Two lines in the data below mark the range: the one with "where λj ⩽ λk" and the one with "It is worthwhile". Return both, along with every line between them, exactly.

**Materials provided:**
□ □ □ □ □ □ □

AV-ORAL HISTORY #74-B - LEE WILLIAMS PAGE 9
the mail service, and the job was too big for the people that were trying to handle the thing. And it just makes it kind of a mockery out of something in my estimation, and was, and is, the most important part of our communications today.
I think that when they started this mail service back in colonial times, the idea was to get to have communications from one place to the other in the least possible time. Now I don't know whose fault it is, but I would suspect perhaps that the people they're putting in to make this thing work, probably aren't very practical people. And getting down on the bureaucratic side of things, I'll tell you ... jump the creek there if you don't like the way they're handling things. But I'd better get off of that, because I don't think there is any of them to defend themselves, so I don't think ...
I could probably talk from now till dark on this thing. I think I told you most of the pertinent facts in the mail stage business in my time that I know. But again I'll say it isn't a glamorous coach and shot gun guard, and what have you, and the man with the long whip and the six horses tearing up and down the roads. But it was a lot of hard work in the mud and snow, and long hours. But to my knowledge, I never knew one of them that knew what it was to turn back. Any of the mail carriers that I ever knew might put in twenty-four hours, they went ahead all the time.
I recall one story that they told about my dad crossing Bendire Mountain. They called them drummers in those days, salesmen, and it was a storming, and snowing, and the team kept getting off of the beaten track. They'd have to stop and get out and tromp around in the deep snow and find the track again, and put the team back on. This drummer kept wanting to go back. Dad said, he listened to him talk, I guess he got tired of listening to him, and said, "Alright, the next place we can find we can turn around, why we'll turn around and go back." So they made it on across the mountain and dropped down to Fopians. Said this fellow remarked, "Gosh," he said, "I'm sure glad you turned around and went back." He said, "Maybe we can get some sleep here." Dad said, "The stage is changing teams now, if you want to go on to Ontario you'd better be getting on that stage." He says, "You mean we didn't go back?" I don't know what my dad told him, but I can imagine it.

□ □ □ □ □ □ □

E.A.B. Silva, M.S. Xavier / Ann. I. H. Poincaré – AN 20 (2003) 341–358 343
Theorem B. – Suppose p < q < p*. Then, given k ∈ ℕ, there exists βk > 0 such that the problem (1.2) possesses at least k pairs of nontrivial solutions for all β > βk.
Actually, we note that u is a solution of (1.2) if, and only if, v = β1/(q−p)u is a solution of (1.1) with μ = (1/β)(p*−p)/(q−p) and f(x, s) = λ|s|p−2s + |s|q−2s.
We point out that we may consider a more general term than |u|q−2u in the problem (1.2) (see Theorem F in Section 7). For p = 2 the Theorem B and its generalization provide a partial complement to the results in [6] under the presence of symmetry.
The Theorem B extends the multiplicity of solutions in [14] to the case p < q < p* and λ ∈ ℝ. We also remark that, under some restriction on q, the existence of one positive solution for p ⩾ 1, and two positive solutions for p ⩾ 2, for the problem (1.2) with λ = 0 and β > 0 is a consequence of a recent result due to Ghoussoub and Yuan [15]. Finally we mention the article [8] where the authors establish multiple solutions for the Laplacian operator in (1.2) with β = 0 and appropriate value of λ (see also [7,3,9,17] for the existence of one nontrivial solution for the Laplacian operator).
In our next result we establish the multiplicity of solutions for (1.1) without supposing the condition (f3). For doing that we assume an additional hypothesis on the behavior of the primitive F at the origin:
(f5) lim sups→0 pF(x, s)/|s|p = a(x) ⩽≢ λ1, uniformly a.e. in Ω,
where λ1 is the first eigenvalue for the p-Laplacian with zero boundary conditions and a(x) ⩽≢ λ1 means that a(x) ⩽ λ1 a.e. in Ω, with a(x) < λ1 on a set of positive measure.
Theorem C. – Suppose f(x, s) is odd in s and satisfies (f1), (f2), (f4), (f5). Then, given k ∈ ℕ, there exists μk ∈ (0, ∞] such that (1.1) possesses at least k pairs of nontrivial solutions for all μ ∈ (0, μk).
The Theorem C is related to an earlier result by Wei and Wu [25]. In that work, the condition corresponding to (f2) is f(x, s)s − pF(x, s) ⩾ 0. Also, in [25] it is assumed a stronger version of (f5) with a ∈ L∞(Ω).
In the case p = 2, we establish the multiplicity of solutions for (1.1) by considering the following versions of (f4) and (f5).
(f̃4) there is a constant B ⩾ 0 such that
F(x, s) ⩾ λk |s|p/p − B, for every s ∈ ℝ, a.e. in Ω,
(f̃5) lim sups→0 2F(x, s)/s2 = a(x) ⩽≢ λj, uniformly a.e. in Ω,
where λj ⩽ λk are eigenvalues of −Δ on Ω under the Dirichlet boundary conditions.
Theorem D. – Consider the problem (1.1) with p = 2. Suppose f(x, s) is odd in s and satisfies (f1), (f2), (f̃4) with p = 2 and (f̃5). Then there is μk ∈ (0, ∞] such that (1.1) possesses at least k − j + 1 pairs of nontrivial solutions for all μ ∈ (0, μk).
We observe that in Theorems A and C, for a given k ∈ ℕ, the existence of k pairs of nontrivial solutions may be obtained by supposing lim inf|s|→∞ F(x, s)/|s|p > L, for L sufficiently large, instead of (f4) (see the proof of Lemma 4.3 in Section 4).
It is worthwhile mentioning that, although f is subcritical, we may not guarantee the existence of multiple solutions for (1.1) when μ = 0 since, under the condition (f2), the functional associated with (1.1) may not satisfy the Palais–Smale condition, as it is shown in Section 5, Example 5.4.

□ □ □ □ □ □ □

**Answer to this task:**
where λj ⩽ λk are eigenvalues of −Δ on Ω under the Dirichlet boundary conditions.
Theorem D. – Consider the problem (1.1) with p = 2. Suppose f(x, s) is odd in s and satisfies (f1), (f2), (f̃4) with p = 2 and (f̃5). Then there is μk ∈ (0, ∞] such that (1.1) possesses at least k − j + 1 pairs of nontrivial solutions for all μ ∈ (0, μk).
We observe that in Theorems A and C, for a given k ∈ ℕ, the existence of k pairs of nontrivial solutions may be obtained by supposing lim inf|s|→∞ F(x, s)/|s|p > L, for L sufficiently large, instead of (f4) (see the proof of Lemma 4.3 in Section 4).
It is worthwhile mentioning that, although f is subcritical, we may not guarantee the existence of multiple solutions for (1.1) when μ = 0 since, under the condition (f2), the functional associated with (1.1) may not satisfy the Palais–Smale condition, as it is shown in Section 5, Example 5.4.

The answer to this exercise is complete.